Boyle has such a brilliant way of getting into this character’s head and making him three-dimensional. Not only does he quickly back off as soon as he finds himself shouting, he is jumpy and self-conscious and always unsure what to do with himself, trying so hard to win everyone’s approval. His hand gestures – especially in Part I – are awkward and fidgety, but as he gets to know Albus better and better, he relaxes around him and doesn’t shout so much. When they are forbidden to see each other, we watch Scorpius’s walls go back up. We watch him recede into his old, outcasted, eleven-year-old self. Albus later tells him that he never believed the rumors about Scorpius being Voldemort’s child since Scorpius himself was so kindhearted.

Scorpius teared up (probably the first time he had gotten a genuine compliment like that), and I have to admit, I did, too.

For some reason, Scorpius is oddly obsessed with Bathilda Bagshot. When they go to Godric’s Hollow, he sees her door there and exclaims that he recognizes it. She opens the door and walks past, where Scorpius then jumps up and down in excitement. (“My geekiness is a-quivering!”) Later, they need an ingredient from her house and he knows that she notoriously left her house unlocked. He tries the door. It opens. He screams.

Noma Dumezweni (Hermione) was an actress I had heard a lot about and seen on a few episodes of Doctor Who, so my expectations were high for her - and she achieved each and every one of my hopes.

It's obvious she has studied Hermione as hard as Hermione herself studies for exams. Her choices on the stage were brilliant - especially when pretending to be Delphi pretending to be Hermione; she kept her levels well-balanced, perfectly contrasted from the real Hermione.

The one Olivier win I don't quite agree with is Jamie Parker's Best Actor award. Parker's Harry shouted so often and for so many different reasons that it began to feel a little mundane. Sometimes it’s more fun to see an actor trying to fight an intense outbreak than exploding into one, but Parker could not grasp that concept. Though he physically looked like Harry Potter, pieces of his body language didn't feel entirely in-character to me, and he could have done much better.

Now, it’s been a while since I read the screenplay, but as an actor I know that no one sticks exactly to the script when performing live.
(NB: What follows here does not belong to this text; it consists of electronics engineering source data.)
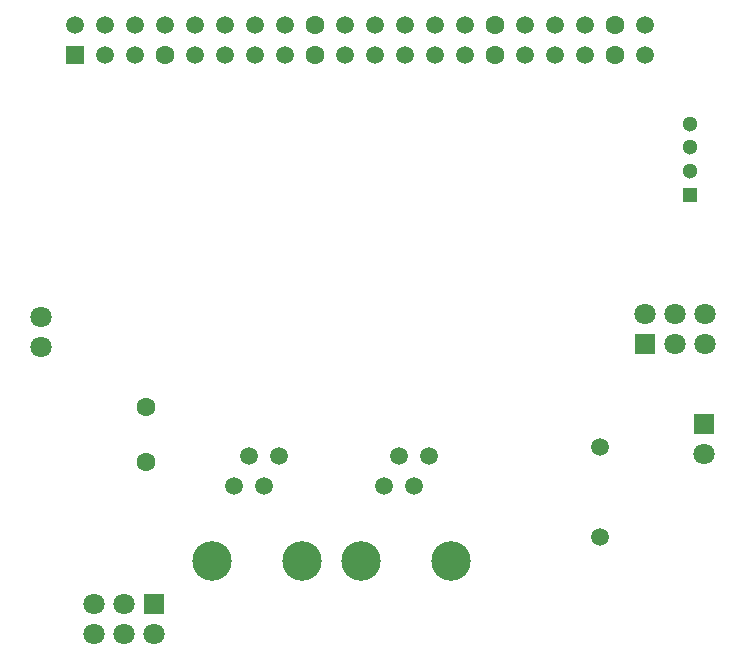
<source format=gbs>
G04 Layer_Color=16711935*
%FSLAX43Y43*%
%MOMM*%
G71*
G01*
G75*
%ADD45C,1.500*%
%ADD74C,1.800*%
%ADD75R,1.800X1.800*%
%ADD76C,1.498*%
%ADD77C,3.350*%
%ADD78C,0.100*%
%ADD79C,1.603*%
%ADD80R,1.500X1.500*%
%ADD81C,1.300*%
%ADD82R,1.300X1.300*%
%ADD83R,1.800X1.800*%
%ADD84C,1.600*%
D45*
X18451Y53753D02*
D03*
X20991D02*
D03*
X36231D02*
D03*
X33691D02*
D03*
X26071D02*
D03*
X23531D02*
D03*
X31151D02*
D03*
X41311D02*
D03*
X38771D02*
D03*
X46391D02*
D03*
X8291D02*
D03*
X10831D02*
D03*
X13371D02*
D03*
X15911D02*
D03*
X46391Y51213D02*
D03*
X38771D02*
D03*
X41311D02*
D03*
X31151D02*
D03*
X23531D02*
D03*
X26071D02*
D03*
X33691D02*
D03*
X36231D02*
D03*
X20991D02*
D03*
X13371D02*
D03*
X10831D02*
D03*
X18451D02*
D03*
X51471D02*
D03*
X48931D02*
D03*
X56551D02*
D03*
Y53753D02*
D03*
X48931D02*
D03*
X51471D02*
D03*
X52750Y10450D02*
D03*
Y18050D02*
D03*
D74*
X56560Y29265D02*
D03*
X59100Y29265D02*
D03*
X61640Y29265D02*
D03*
X61640Y26725D02*
D03*
X59100D02*
D03*
X5450Y29025D02*
D03*
Y26525D02*
D03*
X14973Y2235D02*
D03*
X12433Y2235D02*
D03*
X9893Y2235D02*
D03*
X9893Y4775D02*
D03*
X12433D02*
D03*
X61600Y17457D02*
D03*
D75*
X56560Y26725D02*
D03*
X14973Y4775D02*
D03*
D76*
X21810Y14750D02*
D03*
X23080Y17290D02*
D03*
X24350Y14750D02*
D03*
X25620Y17290D02*
D03*
X38255D02*
D03*
X36985Y14750D02*
D03*
X35715Y17290D02*
D03*
X34445Y14750D02*
D03*
D77*
X27525Y8400D02*
D03*
X19905D02*
D03*
X32540Y8400D02*
D03*
X40160Y8400D02*
D03*
D78*
X61500Y52500D02*
D03*
Y3500D02*
D03*
X3500D02*
D03*
D79*
X28611Y53753D02*
D03*
X43851D02*
D03*
Y51213D02*
D03*
X28611D02*
D03*
X15911D02*
D03*
X54011D02*
D03*
Y53753D02*
D03*
D80*
X8291Y51213D02*
D03*
D81*
X60400Y41400D02*
D03*
X60400Y43400D02*
D03*
X60400Y45400D02*
D03*
D82*
Y39400D02*
D03*
D83*
X61600Y19997D02*
D03*
D84*
X14325Y21391D02*
D03*
Y16741D02*
D03*
M02*

</source>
It’s hard to say how many of the added lines, directions, expressions, and pauses were John Tiffany's directions versus improvised at my performance, but they all worked great. It’s odd, too, how much of the show is read differently than performed. I read Scorpius to be this shy, insecure kid, but Boyle played him to be constantly embarrassed by himself. The scene I thought was saddest while reading – Hagrid finding baby Harry – was played comically live. The contrast between my reading in July and my watching in March changed my perspective completely, and it was no surprise at all to hear that the company had won Best New Play.

The losers

Imogen Heap's score wasn’t at all your classic, whimsical Harry Potter theme music. It was much deeper and more intimidating, going in and out smoothly. Sadly there was no live orchestra, but the music cues were all exact. As for the choreography done by Steven Hoggett, anytime they wanted to either buy time or add intensity, the ensemble members came onstage with their cloaks to do twirls and jumps and bring the props in and out of the center all symmetrically, then the lights snapped on and everyone snapped to position almost as if it were a jumpcut in a movie. It was astounding. I'm very disappointed to know neither of them won the award, but they were very good contenders and the nomination was well-earned.

Naturally, I did not see every single show that ran against The Cursed Child, so it's hard for me to fully cast my vote as to whether these could have or should have won; I just can't imagine a lighting design, a musical score, a supporting actor which could have been more impressive than what I saw on the Palace Theatre stage.